Интервью с Наталией Германовной Давыдовой
/teachers-photo/davydova_ng.jpg)
- окончила музыкальное училище им. Ипполитова-Иванова, дирижерско-хоровой факультет
- окончила вокальный факультет Академии им. Гнесиных как оперная и концертно-камерная певица
- перед тем как прийти в школу, вела активную концертную деятельность, объездила с гастролями всю Европу
- преподавала вокал взрослым и детям в Театре юного актёра
Пение, пожалуй, самый непредсказуемый и сложный предмет в школе. Ведь инструмент, которым учатся пользоваться дети, — это голос, и он зависит от многих факторов: сформированности речевого аппарата, состояния здоровья, погоды и даже настроения. И здесь важно не переусердствовать, а идти постепенно и очень внимательно. Мы поговорили с нашими педагогами вокальных отделений об особенностях обучения пению и об их опыте работы с детьми. Начнём с академического вокала. И первое интервью — с Наталией Германовной Давыдовой о выборе профессии, конкурсах и любимой мелодии для хорошего настроения.
Семья у меня была совершенно немузыкальной: папа и мама — инженеры, бабушка — учитель русского и литературы. Правда, бабушка очень любила петь, и у папы был чудесный голос, который, к сожалению, никаким образом не реализовался.
Моя любовь к пению проявилась с детства. Обычно маленькие дети просят, чтобы им почитали сказку на ночь, а я всё время просила: «А можно я попою перед сном?» И я пела всё, что слышала, только в основном взрослые песни.
Моим источником хорошей музыки в то время были телевизор и радио. Бабушка увлекалась Неждановой, Обуховой, Козловским и Лемешевым. У нас в доме постоянно звучала именно вокальная музыка. Как педагог, я сейчас понимаю, что это прекрасно. Ведь дети повторяют то, что слышат. Так и я в детском возрасте уже пела «Соловей мой, соловей» Алябьева.
На самом деле, если бы не случай, мои родственники не думали бы о музыкальной школе для меня. Мы жили в коммунальной квартире в центре Москвы, а соседями были артисты областного театра оперетты. Однажды они репетировали с концертмейстером, а я стала им подражать, петь. Со слов бабушки, тогда они даже накинулись на неё: «Почему вы нас пародируете?» Но узнав, что это я пою, заинтересовались. Проверили мой слух и посоветовали обязательно отвести меня в музыкальную школу. Оказалось, что у меня абсолютный слух.
Музыкальную школу я закончила по классу фортепиано.
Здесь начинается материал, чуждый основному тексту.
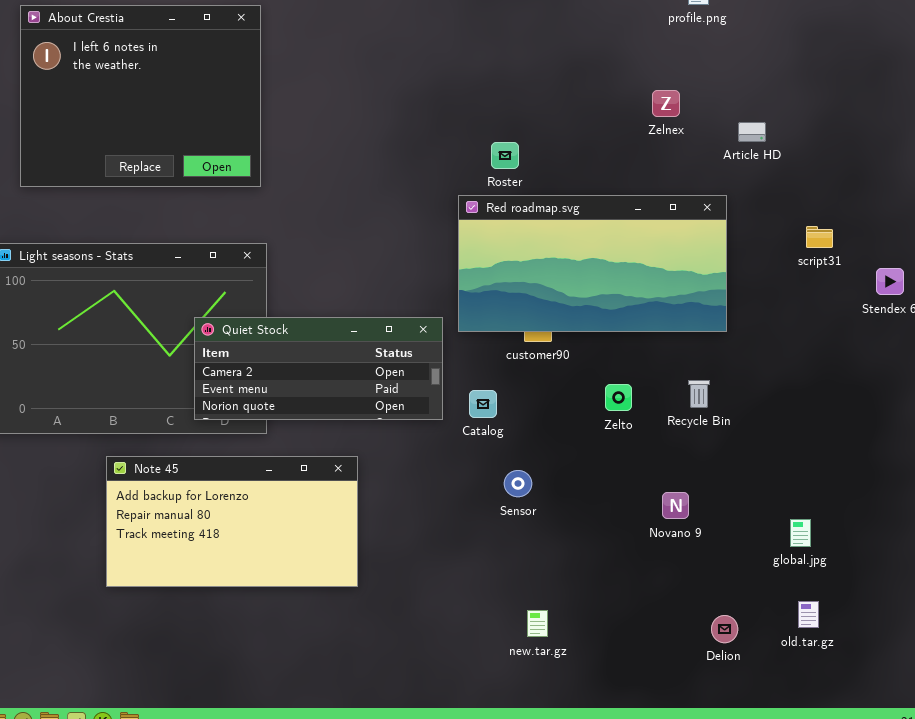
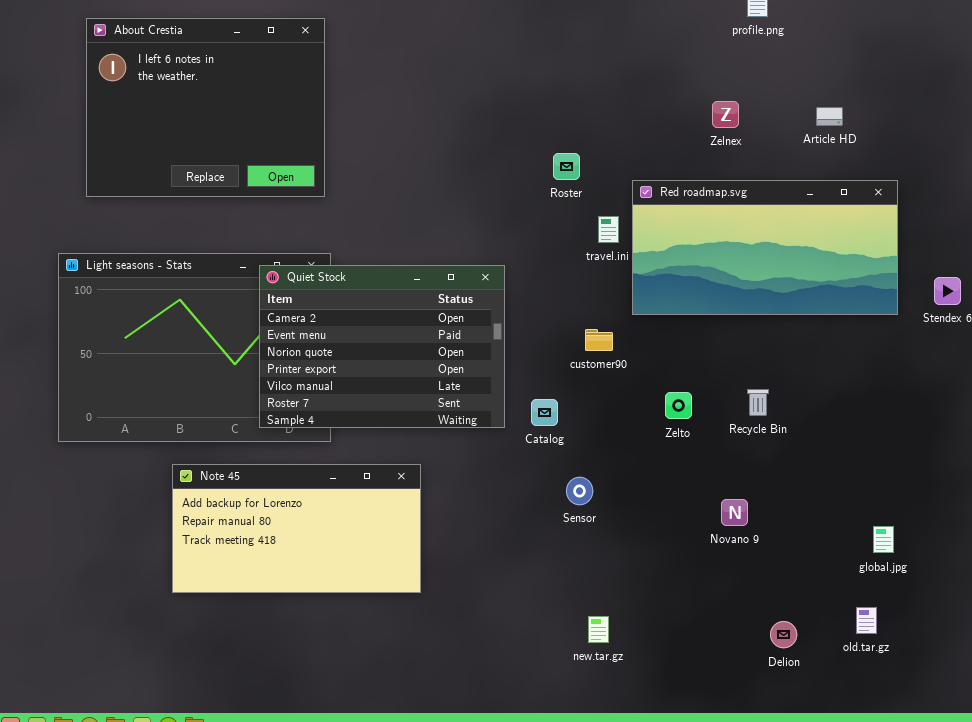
Article HD: [738,122,766,142] -> [816,107,843,126], moved
Red roadmap.svg: [458,195,727,332] -> [632,180,898,315], moved
Quiet Stock: [194,317,443,420] -> [259,265,505,428], resized
global.jpg: [790,519,811,547] -> [873,526,894,553], moved

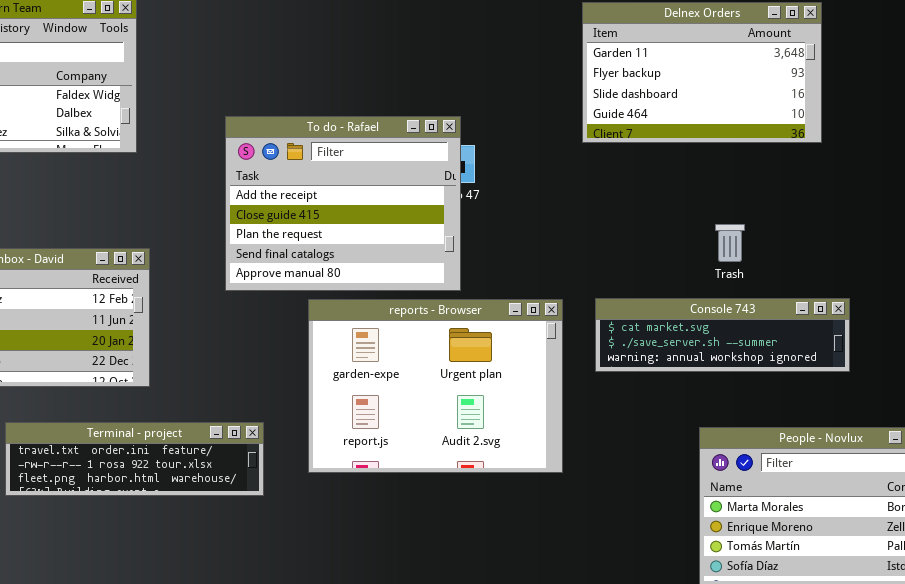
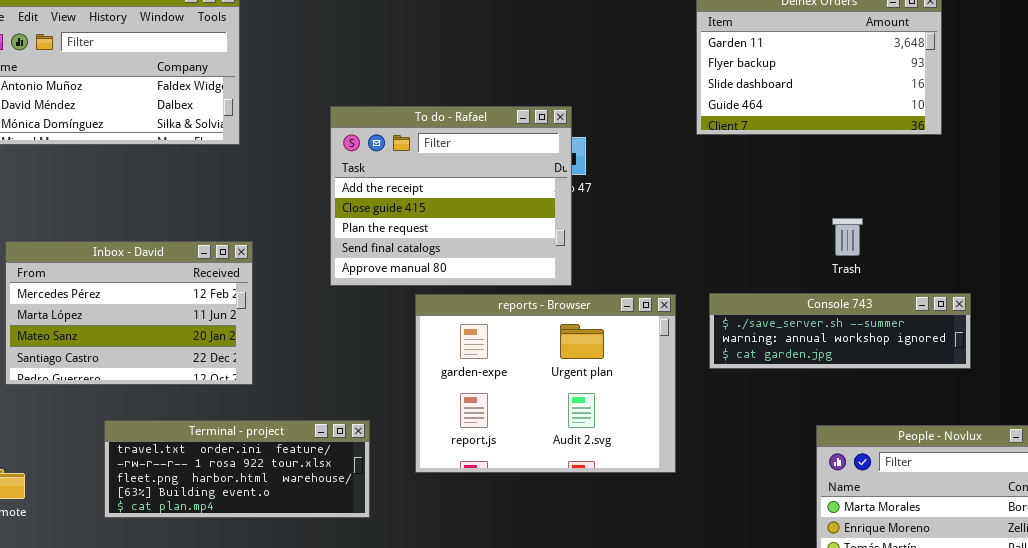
Console 743: [595,298,850,372] -> [709,293,971,369], scrolled down 1 row
Terminal - project: [5,422,264,496] -> [104,420,370,518], resized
К сожалению, в то время не было ещё вокальных отделений. Но уже тогда я точно понимала, что больше всего люблю петь, а не играть. Петь где угодно — хотя бы на хоре или на сольфеджио.
Я, видимо, тогда неплохо играла, мне сейчас сложно об этом судить, но меня оставили в 8 классе, и я после музыкальной школы поступила в музыкальное училище им. Ипполитова-Иванова на фортепианный факультет. Но поскольку вокала не было, я сразу же перевелась на дирижерско-хоровой факультет, потому что там можно было петь. Не петь для меня было невозможно.
И сейчас я тоже твёрдо уверена по поводу моих учеников: пением надо заниматься только тогда, когда не петь ты не можешь! Конкуренция громаднейшая. Буквально недавно я разговаривала со своей ученицей, которой предстоит поступление в колледж. Это редкая девочка! Обычно детей останавливают, но тут остановить невозможно, поэтому я помогаю, как могу.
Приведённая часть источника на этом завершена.